DATA:
§ §
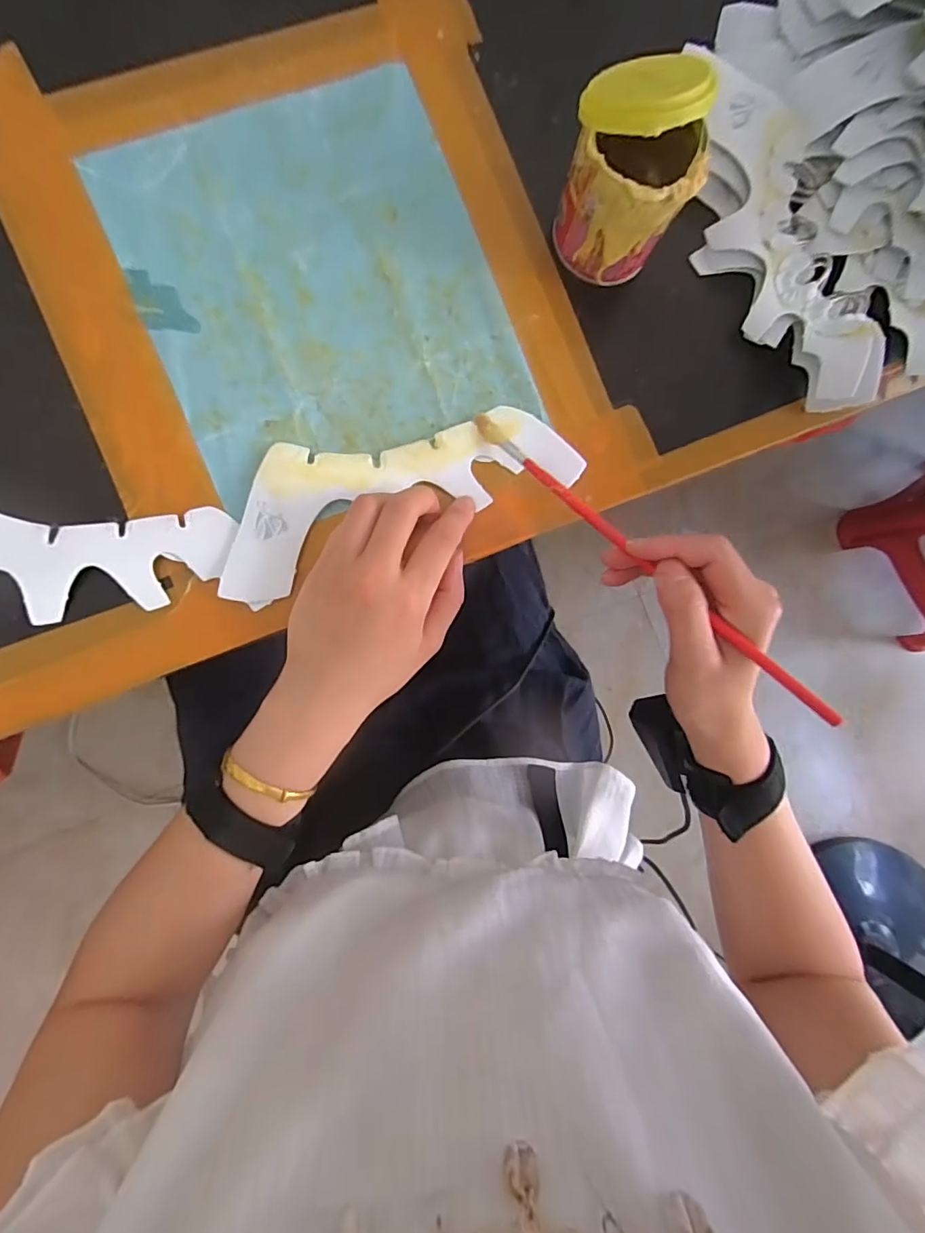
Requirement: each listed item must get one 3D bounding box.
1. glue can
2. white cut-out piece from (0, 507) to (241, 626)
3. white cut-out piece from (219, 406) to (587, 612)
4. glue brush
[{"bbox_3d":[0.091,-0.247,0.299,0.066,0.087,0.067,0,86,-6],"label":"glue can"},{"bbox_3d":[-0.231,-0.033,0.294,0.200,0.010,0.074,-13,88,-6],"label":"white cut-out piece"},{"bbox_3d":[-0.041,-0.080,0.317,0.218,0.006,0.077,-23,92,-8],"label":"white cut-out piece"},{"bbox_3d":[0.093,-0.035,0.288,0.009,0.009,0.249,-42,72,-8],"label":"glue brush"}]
§ §
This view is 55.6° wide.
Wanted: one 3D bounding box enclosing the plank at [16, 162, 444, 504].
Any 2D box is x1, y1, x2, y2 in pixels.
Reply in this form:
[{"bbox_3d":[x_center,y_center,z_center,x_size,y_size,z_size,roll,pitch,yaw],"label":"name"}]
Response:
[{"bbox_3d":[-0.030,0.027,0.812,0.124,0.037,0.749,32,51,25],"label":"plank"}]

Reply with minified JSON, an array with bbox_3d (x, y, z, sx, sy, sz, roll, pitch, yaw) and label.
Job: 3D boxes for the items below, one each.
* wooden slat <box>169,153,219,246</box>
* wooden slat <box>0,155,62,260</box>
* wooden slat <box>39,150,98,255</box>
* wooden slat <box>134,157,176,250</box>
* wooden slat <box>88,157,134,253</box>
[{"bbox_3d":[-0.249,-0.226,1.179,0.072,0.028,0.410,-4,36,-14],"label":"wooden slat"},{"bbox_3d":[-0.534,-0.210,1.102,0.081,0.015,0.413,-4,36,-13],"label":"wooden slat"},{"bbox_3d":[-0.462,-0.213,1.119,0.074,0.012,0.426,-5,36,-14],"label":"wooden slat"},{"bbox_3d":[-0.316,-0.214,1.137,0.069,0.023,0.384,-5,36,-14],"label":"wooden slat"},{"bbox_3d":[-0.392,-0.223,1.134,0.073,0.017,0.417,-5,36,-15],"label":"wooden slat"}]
§ §
WHAT NEEDS TO BE DONE: Above are some records. Copy each of their lines that holds the string "Reply".

OUTPUT BELOW:
Reply in this form:
Reply with minified JSON, an array with bbox_3d (x, y, z, sx, sy, sz, roll, pitch, yaw) and label.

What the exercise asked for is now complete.